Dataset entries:
====

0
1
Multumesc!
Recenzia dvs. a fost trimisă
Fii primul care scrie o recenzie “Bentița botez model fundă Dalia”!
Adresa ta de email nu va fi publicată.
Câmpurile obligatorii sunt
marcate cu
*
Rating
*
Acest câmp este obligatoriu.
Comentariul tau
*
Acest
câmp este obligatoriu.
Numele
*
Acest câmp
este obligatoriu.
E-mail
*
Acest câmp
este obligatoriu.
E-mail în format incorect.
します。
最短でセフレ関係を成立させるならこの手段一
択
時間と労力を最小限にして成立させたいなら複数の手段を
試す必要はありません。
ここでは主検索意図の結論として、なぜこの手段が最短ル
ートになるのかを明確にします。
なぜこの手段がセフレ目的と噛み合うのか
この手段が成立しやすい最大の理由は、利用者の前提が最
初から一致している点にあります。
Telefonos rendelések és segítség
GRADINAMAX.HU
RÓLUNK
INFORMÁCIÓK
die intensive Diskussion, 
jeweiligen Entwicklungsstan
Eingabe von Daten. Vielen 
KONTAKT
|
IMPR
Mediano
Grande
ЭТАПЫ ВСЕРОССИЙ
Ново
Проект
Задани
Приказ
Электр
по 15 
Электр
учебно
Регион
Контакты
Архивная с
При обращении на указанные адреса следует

====

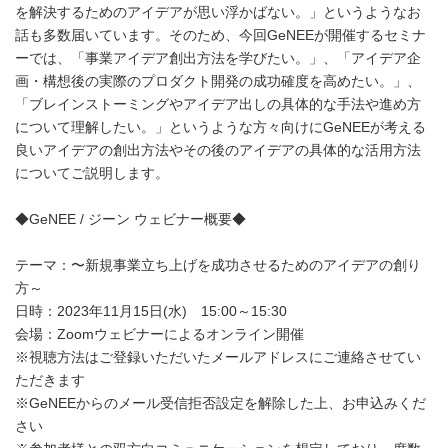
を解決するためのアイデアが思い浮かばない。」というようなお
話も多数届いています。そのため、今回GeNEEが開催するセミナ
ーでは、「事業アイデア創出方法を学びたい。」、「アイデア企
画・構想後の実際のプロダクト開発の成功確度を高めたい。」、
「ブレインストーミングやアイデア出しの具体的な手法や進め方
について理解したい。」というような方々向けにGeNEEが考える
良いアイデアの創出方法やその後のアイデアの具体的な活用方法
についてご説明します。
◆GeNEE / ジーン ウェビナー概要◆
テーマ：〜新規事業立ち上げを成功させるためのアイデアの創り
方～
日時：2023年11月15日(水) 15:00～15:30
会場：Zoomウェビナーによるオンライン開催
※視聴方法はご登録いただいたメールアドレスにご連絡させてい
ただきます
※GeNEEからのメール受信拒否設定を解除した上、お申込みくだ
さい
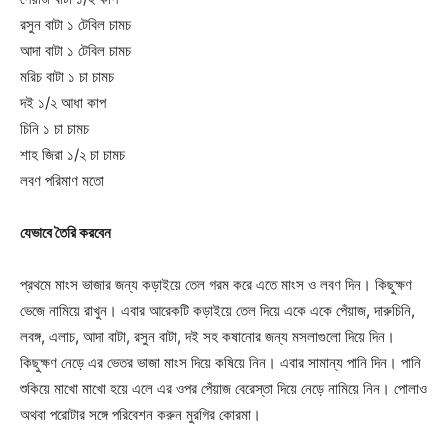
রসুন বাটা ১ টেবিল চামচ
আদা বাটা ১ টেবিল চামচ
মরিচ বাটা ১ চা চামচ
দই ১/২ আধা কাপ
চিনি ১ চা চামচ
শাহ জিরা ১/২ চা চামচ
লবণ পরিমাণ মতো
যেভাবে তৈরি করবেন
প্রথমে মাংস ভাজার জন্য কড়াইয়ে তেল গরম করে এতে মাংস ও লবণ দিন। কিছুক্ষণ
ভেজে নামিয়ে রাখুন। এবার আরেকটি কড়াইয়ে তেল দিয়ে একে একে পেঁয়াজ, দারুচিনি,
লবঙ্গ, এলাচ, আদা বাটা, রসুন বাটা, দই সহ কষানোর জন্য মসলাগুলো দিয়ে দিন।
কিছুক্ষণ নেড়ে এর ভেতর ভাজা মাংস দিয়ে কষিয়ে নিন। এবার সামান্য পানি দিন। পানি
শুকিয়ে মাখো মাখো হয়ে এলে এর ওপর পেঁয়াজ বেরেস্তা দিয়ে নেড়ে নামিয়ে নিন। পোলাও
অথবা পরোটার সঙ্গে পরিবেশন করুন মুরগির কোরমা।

====

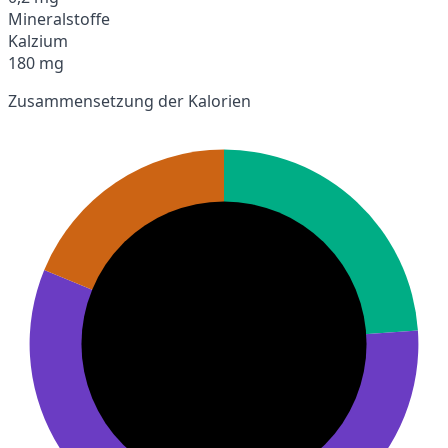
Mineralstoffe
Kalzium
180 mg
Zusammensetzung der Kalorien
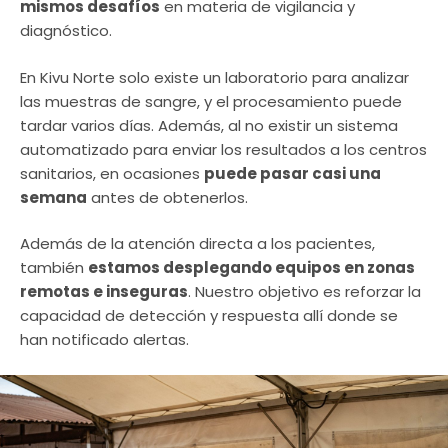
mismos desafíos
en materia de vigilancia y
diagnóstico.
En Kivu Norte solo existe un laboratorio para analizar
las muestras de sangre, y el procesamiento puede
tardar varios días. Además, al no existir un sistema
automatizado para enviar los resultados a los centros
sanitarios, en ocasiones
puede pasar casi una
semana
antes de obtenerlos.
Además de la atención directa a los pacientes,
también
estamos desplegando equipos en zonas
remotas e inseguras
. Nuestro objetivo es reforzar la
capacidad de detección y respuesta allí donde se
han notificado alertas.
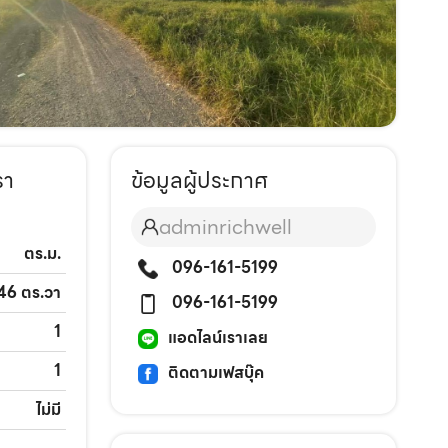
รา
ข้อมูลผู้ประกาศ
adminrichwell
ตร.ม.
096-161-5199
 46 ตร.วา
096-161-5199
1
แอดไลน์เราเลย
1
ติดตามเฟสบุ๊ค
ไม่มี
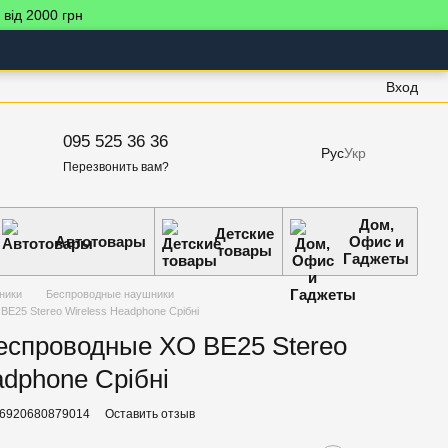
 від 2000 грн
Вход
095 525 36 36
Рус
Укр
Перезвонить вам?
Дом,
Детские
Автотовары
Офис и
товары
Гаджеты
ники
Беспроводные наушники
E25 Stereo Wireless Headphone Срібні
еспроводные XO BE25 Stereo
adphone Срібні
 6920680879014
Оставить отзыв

====

Exercise:
Copy out, character for character, every line of the data from the one containing "від 2000 грн" down through the one containing "Оставить отзыв", both of those included.

Solution to this exercise:
 від 2000 грн
Вход
095 525 36 36
Рус
Укр
Перезвонить вам?
Дом,
Детские
Автотовары
Офис и
товары
Гаджеты
ники
Беспроводные наушники
E25 Stereo Wireless Headphone Срібні
еспроводные XO BE25 Stereo
adphone Срібні
 6920680879014
Оставить отзыв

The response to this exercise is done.